Leser68, Dienstag, 16.06.2015, 12:17 (vor 3868 Tagen) @ Leser687206 Views

@CrisisMaven

Ich antworte mal hier, weil ich diese Beitragsendlosreihen in manchen Diskussionen, die sich dann am rechten Rand stapeln, für ziemlich doof halte. Die Antwort von Loki, heute 11:43, hatte ich noch nicht gesehen, als ich das folgende schrieb, ich ändere es deswegen aber jetzt nicht mehr ab.

Ja, und die Sonne deckt aber nur einen ganz, ganz kleinen Teil des Himmels ab. "Die Sonnenscheibe hat von der Erde aus betrachtet einen Durchmesser von ca. 32 Bogenminuten, ..."

Gut dann bauen wir eben noch eine Optik davor, die die Sonne einfach größer macht. Damit es durch die davorgeschalteten Gläser keine Verfälschungen gibt, außer den Fernrohrgläsern müssen auch die Materialeigenschaften des Kameraobjektives berücksichtigt werden, muss man zum einen möglichst Gläser verwenden, die die zu beobachtenden Elemente (hier Barium und Aluminium) nicht enthalten (da habe ich derzeit keine Ahnung ob es so was gibt), und zum anderen muss man die Absorption(slinien) der Gläser am Besten über einen einfachen Strahler, etwa so eine einfache Halogenbirne (vermutlich mit ziemlich monochromatischem, d.h. einfarbigem Licht), eichen.

Ja, aber das nuetzt nichts, wenn der "Chem"trail neben dem Sonnendurchlauf liegt ... Und geschaetzte 99,99% tun das jeden Tag.

In der Astronomie müssen Fernrohre auch mitbewegt werden und so schnell fliegt ein Chemtrail ja nicht, dass man nicht ein paar Bilder mit Chemtrail direkt vor der Sonne machen kann (Sonnenbrille hilft beim Zielen).

Und so komme ich gleich zum zweiten Punkt:

Ja, aber zwischen Sonne und Beobachter ist immer noch viel, viel Platz. "der/die/das" Chemtrail nimmt davon nur einen Raum von weniger als 99,99% ein ...

Das hatte ich heute morgen aufgrund der frühen bzw. späten Stunde noch vergessen:
Das mit dem Herausdifferenzieren wird wesentlich einfacher, wenn man in kurzem Abstand (ca. < 1h) ein Spektrum mit einem Chemtrail direkt vor der Sonne und ein Spektrum ganz ohne Chemtrail(s) vor der Sonne macht und die beiden dann vergleicht.
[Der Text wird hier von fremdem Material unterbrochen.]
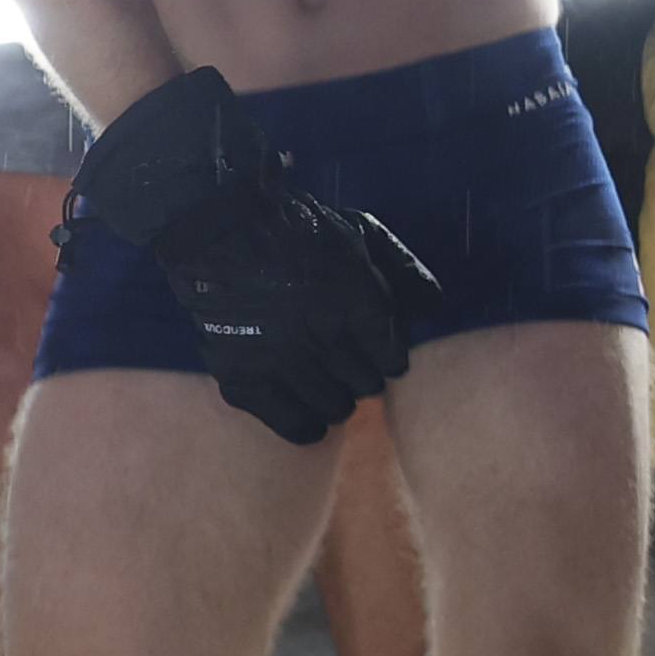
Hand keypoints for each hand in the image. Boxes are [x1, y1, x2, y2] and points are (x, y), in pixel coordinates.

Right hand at [66, 68, 438, 443]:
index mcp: (356, 304)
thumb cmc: (298, 230)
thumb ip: (404, 269)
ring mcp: (280, 360)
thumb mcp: (362, 234)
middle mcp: (322, 337)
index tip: (381, 354)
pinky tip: (312, 424)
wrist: (221, 229)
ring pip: (332, 406)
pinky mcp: (242, 375)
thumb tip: (434, 306)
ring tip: (330, 388)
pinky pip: (286, 420)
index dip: (390, 358)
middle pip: (364, 385)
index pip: (393, 359)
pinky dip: (303, 426)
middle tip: (352, 367)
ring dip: (337, 400)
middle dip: (364, 376)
Allerdings weiß ich aufgrund meiner häufigen Beobachtung des Himmels in den letzten Jahren, dass an Tagen mit Kondensstreifen/Chemtrails der Himmel flächig einen weißlichen Schleier aus Kondensstreifen/Chemtrails hat sowie auch einzelne frische Streifen, aber praktisch keinen Streifen wirklich blauen Himmels mehr. Dazu müsste man ein Spektrum an einem Tag mit einem wirklich blauen Himmel aufnehmen, aber dann kann man die Ergebnisse nicht wirklich gut vergleichen, weil an den beiden Tagen sich ja unterschiedliche Stoffe in unterschiedlicher Konzentration in der Atmosphäre befinden können.
Idealerweise würden an einem Streifentag Sonnenspektren von mindestens einem hoch gelegenen Observatorium aufgenommen, um eine weitere Vergleichsmöglichkeit zu haben.
Am Besten wäre es natürlich, wenn man am kommenden Sonntag, den 21. Juni, der Sommersonnenwende, mittags ein Sonnenspektrum aufnehmen würde, ganz optimal wäre eines auf der Zugspitze, was allerdings ca. 60 Euro, nur für die Hoch- und Runterfahrt von der Zugspitze kostet. Es soll aber an dem Tag in großen Teilen Deutschlands bedeckt sein.
Allerdings machen ein paar Tage davor oder danach den Kohl auch nicht wirklich fett (Abweichung vermutlich < 1%).